▶ _Work required_: Write out again, exactly as they appear, the lines from the start of the data below through the line with "Maslak bölgesine rakip olacak düzeye ulaşmaya"; no pictures.

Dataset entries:

★ ★ ★ ★ ★ ★ ★

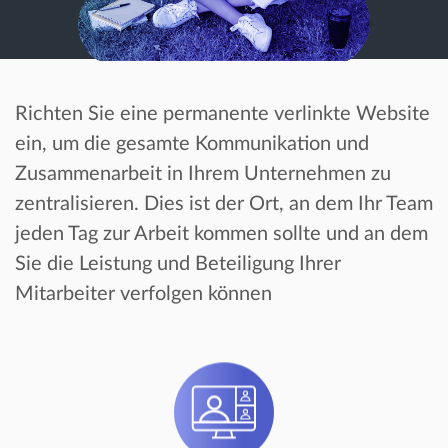
Richten Sie eine permanente verlinkte Website
ein, um die gesamte Kommunikation und
Zusammenarbeit in Ihrem Unternehmen zu
zentralisieren. Dies ist der Ort, an dem Ihr Team
jeden Tag zur Arbeit kommen sollte und an dem
Sie die Leistung und Beteiligung Ihrer
Mitarbeiter verfolgen können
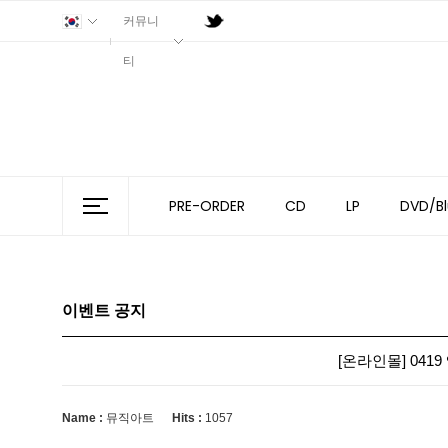
커뮤니
티
PRE-ORDER
CD
LP
DVD/Bl
이벤트 공지
[온라인몰] 0419 엠
Name :
뮤직아트
Hits :
1057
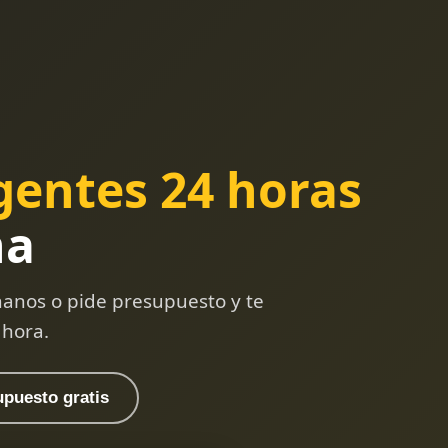
gentes 24 horas
ña
anos o pide presupuesto y te
 hora.
upuesto gratis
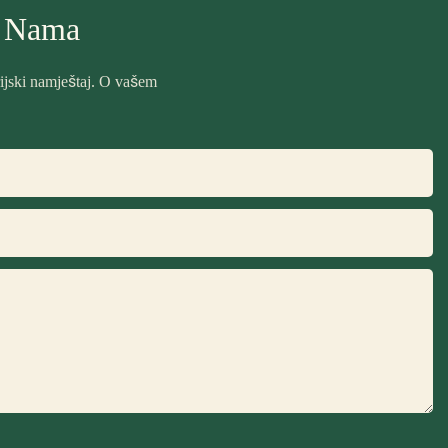
S Nama
rijski namještaj. O vašem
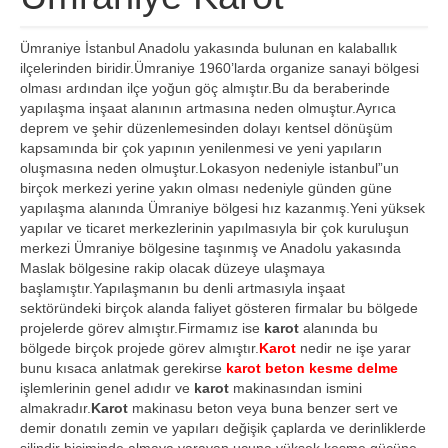
İletişim
Ümraniye İstanbul Anadolu yakasında bulunan en kalaballık
ilçelerinden biridir.Ümraniye 1960’larda organize sanayi bölgesi
olması ardından ilçe yoğun göç almıştır.Bu da beraberinde
yapılaşma inşaat alanının artmasına neden olmuştur.Ayrıca
deprem ve şehir düzenlemesinden dolayı kentsel dönüşüm
kapsamında bir çok yapının yenilenmesi ve yeni yapıların
oluşmasına neden olmuştur.Lokasyon nedeniyle istanbul”un
birçok merkezi yerine yakın olması nedeniyle günden güne
yapılaşma alanında Ümraniye bölgesi hız kazanmış.Yeni yüksek
yapılar ve ticaret merkezlerinin yapılmasıyla bir çok kuruluşun
merkezi Ümraniye bölgesine taşınmış ve Anadolu yakasında
Maslak bölgesine rakip olacak düzeye ulaşmaya
başlamıştır.Yapılaşmanın bu denli artmasıyla inşaat
sektöründeki birçok alanda faliyet gösteren firmalar bu bölgede
projelerde görev almıştır.Firmamız ise
karot
alanında bu
bölgede birçok projede görev almıştır.
Karot
nedir ne işe yarar
bunu kısaca anlatmak gerekirse
karot beton kesme delme
işlemlerinin genel adıdır ve
karot
makinasından ismini
almakradır.
Karot
makinasu beton veya buna benzer sert ve
demir donatılı zemin ve yapıları değişik çaplarda ve derinliklerde
silindir biçiminde almaya yarayan ucuna yüksek kesme gücüne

★ ★ ★ ★ ★ ★ ★

▶ _Expected answer_:
Richten Sie eine permanente verlinkte Website
ein, um die gesamte Kommunikation und
Zusammenarbeit in Ihrem Unternehmen zu
zentralisieren. Dies ist der Ort, an dem Ihr Team
jeden Tag zur Arbeit kommen sollte und an dem
Sie die Leistung und Beteiligung Ihrer
Mitarbeiter verfolgen können
커뮤니
티
PRE-ORDER
CD
LP
DVD/Bl
이벤트 공지
[온라인몰] 0419 엠
Name :
뮤직아트
Hits :
1057
gentes 24 horas
ña
anos o pide presupuesto y te
 hora.
upuesto gratis
S Nama
rijski namještaj. O vašem
İletişim
Ümraniye İstanbul Anadolu yakasında bulunan en kalaballık
ilçelerinden biridir.Ümraniye 1960’larda organize sanayi bölgesi
olması ardından ilçe yoğun göç almıştır.Bu da beraberinde
yapılaşma inşaat alanının artmasına neden olmuştur.Ayrıca
deprem ve şehir düzenlemesinden dolayı kentsel dönüşüm
kapsamında bir çok yapının yenilenmesi ve yeni yapıların
oluşmasına neden olmuştur.Lokasyon nedeniyle istanbul”un
birçok merkezi yerine yakın olması nedeniyle günden güne
yapılaşma alanında Ümraniye bölgesi hız kazanmış.Yeni yüksek
yapılar ve ticaret merkezlerinin yapılmasıyla bir çok kuruluşun
merkezi Ümraniye bölgesine taşınmış ve Anadolu yakasında
Maslak bölgesine rakip olacak düzeye ulaşmaya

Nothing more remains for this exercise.